Updated at: (auto-generated from code)
4. Automated Runbooks
# Instead of: "call John at 3am"
# Executable runbook
@runbook("High CPU Alert")
def handle_high_cpu():
# 1. Collect diagnostics
metrics = collect_cpu_metrics()
# 2. Try automatic mitigation
if metrics.is_spike:
scale_up()
return
# 3. If not resolved, escalate
page_oncall(metrics)
Measuring Progress
Organizational Dashboard
┌─────────────────────────────────────────────────┐
│ ORGANIZATIONAL HEALTH │
├─────────────────────────────────────────────────┤
│ Deploy Frequency: 12/day [ELITE] │
│ Lead Time: 2.3 hours [ELITE] │
│ MTTR: 45 minutes [ELITE] │
│ Change Failure: 8% [ELITE] │
├─────────────────────────────────────────────────┤
│ Flow Efficiency: 35% [IMPROVING] │
│ Avg Cycle Time: 3.2 days [ON TARGET] │
│ WIP per dev: 1.8 [HEALTHY] │
└─────────────────────────────────────────────────┘
Tracking over time
Q1: Lead Time = 14 days
- Reduced mandatory approvals
Q2: Lead Time = 5 days
- Implemented trunk-based
Q3: Lead Time = 1.5 days
- Feature flags for decoupling
Q4: Lead Time = 4 hours
Organizational Anti-patterns
1. Hero Culture
❌ "John saved production at 3am again!"
→ Indicates: lack of documentation, tests, automation
→ John is single point of failure
→ Burnout guaranteed
2. Blame Culture
❌ "Who deployed this?!"
→ Teams hide problems
→ Don't report incidents
→ Culture of fear
3. Process Worship
❌ "The process says it needs 3 approvals"
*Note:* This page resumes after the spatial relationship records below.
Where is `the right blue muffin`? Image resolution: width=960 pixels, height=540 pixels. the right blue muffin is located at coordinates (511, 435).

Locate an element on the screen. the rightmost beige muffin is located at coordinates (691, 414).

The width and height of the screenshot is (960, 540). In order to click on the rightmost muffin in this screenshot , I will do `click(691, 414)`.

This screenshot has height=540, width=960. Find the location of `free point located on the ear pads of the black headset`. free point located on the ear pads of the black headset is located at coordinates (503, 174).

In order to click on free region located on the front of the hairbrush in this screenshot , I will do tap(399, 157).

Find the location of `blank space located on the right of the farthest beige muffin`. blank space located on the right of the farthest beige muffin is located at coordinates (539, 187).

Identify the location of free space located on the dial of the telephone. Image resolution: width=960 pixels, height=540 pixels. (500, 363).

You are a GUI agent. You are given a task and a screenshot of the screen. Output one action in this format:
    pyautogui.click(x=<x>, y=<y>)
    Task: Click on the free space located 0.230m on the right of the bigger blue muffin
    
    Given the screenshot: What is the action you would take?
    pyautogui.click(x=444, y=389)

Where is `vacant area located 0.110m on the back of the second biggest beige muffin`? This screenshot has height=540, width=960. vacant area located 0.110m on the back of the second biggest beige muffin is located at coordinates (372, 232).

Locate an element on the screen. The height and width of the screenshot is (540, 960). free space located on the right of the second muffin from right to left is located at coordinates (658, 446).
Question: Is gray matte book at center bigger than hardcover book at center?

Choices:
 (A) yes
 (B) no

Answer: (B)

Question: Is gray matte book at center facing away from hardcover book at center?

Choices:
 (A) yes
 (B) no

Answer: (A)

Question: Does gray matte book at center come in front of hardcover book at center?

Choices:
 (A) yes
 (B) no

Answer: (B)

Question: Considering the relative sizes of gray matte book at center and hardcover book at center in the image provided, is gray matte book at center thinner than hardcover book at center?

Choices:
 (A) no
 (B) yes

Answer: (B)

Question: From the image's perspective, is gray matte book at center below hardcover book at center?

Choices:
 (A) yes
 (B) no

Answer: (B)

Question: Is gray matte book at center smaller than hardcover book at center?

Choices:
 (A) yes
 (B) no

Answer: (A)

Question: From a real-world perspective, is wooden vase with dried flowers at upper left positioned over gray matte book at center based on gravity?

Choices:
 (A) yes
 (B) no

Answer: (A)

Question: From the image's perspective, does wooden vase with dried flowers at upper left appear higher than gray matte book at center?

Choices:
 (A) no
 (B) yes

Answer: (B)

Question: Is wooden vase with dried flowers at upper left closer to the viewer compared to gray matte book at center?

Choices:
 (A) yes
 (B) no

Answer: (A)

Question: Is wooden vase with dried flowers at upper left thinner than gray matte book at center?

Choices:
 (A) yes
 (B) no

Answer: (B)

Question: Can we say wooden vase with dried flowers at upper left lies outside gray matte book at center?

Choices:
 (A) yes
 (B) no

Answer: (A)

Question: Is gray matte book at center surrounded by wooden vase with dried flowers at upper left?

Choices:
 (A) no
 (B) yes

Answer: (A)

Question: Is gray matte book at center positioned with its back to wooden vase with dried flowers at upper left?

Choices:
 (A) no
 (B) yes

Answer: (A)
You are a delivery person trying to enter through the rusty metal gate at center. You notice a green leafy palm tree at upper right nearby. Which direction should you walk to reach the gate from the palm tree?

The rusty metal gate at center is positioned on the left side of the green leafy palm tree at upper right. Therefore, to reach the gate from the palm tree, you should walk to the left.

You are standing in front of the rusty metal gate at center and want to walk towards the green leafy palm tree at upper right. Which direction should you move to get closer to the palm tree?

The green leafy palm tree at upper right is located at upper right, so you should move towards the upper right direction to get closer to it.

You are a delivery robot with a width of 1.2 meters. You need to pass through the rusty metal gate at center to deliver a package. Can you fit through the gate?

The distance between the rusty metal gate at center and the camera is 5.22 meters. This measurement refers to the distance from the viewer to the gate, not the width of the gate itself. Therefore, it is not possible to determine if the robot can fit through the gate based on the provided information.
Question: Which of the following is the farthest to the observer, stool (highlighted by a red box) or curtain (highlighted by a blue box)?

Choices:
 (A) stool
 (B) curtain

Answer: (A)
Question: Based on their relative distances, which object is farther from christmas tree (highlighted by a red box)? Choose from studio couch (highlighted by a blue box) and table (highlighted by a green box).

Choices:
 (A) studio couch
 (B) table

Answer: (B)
→ Process exists to serve, not to be served
→ Review processes regularly
→ Eliminate bureaucracy
Conclusion
Organizational performance is a multiplier:
Fast team × Slow organization = Slow system
Normal team × Fast organization = Fast system
To improve:
- Measure DORA metrics and flow efficiency
- Reduce handoffs and approvals
- Automate repetitive processes
- Empower teams with ownership
- Eliminate knowledge silos
The question isn't "how fast does your code run?" but "how fast can you change your code?"
Organizations optimized for control are slow. Organizations optimized for flow are fast.